La Cour supérieure a rejeté sa demande d’injonction provisoire qui avait été déposée le 15 septembre.

La Fédération autonome de l’enseignement (FAE) alléguait que le ministre de la Santé et des Services sociaux, Christian Dubé, avait promis d’offrir un corridor rapide aux élèves et au personnel des écoles pour l’obtention d’un test de dépistage du coronavirus. Elle demandait au tribunal d’enjoindre au gouvernement de donner suite à ce qu’elle considère comme un engagement.

La Cour supérieure a estimé que les mots attribués au ministre Dubé « pris dans leur ensemble et leur contexte ne permettent pas de conclure » qu’il a « offert une promesse claire et non équivoque aux membres de la FAE et aux parents des élèves ».

Le juge Babak Barin fait aussi valoir que « forcer le gouvernement à mettre en place à brève échéance un processus de dépistage prioritaire pour le milieu de l’éducation nécessiterait probablement une réallocation de ressources dont il sera difficile de prévoir les contrecoups et qui pourrait, en fin de compte, se faire au détriment des autres secteurs de la société, y compris des populations vulnérables ».

Il s’agit toutefois d’une décision quant à la demande d’injonction provisoire. La Cour rappelle qu’elle n’équivaut pas à une décision sur le fond.

Pour obtenir leur injonction provisoire, les requérants devaient satisfaire à quatre critères. Ils ont satisfait le tribunal au chapitre de trois critères : l’urgence de la cause, le fait qu’il s’agissait d’une question sérieuse et le préjudice irréparable qui serait subi.

Ils n’ont toutefois pas convaincu le tribunal au chapitre du quatrième critère, à savoir la balance des inconvénients.

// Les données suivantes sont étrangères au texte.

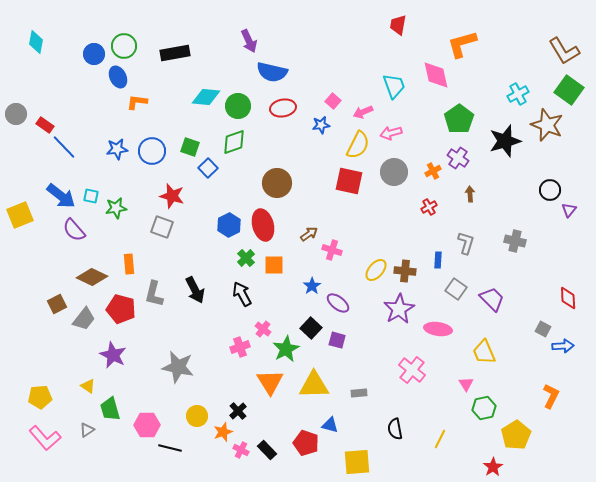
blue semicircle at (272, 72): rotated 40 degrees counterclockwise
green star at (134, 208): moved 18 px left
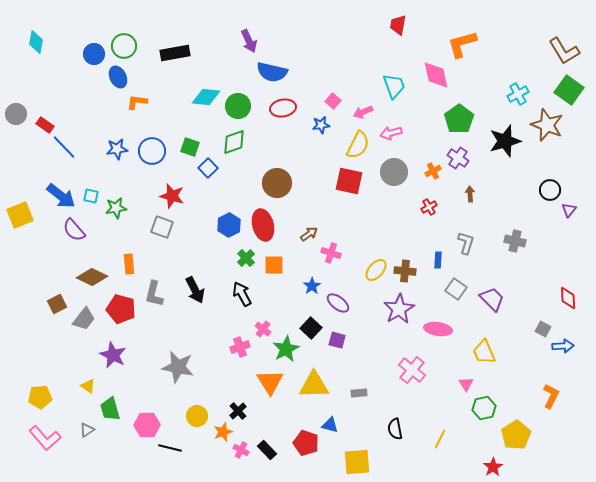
pink cross at (332, 250): moved 1 px left, 3 px down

Il s’agit alors de déterminer laquelle des deux parties subirait le plus grand préjudice « selon que l’on accorde ou refuse une demande provisoire en attendant une décision sur le fond », a expliqué le magistrat.

Le juge Barin a estimé « ne pas avoir suffisamment d’éléments au dossier me permettant de conclure que le remède réclamé par la FAE à cette étape servira davantage l’intérêt public que la solution préconisée jusqu’à maintenant par le gouvernement ».

La Fédération autonome de l’enseignement représente 49 000 enseignants dans l’ensemble du Québec, du préscolaire, primaire, secondaire et de la formation professionnelle.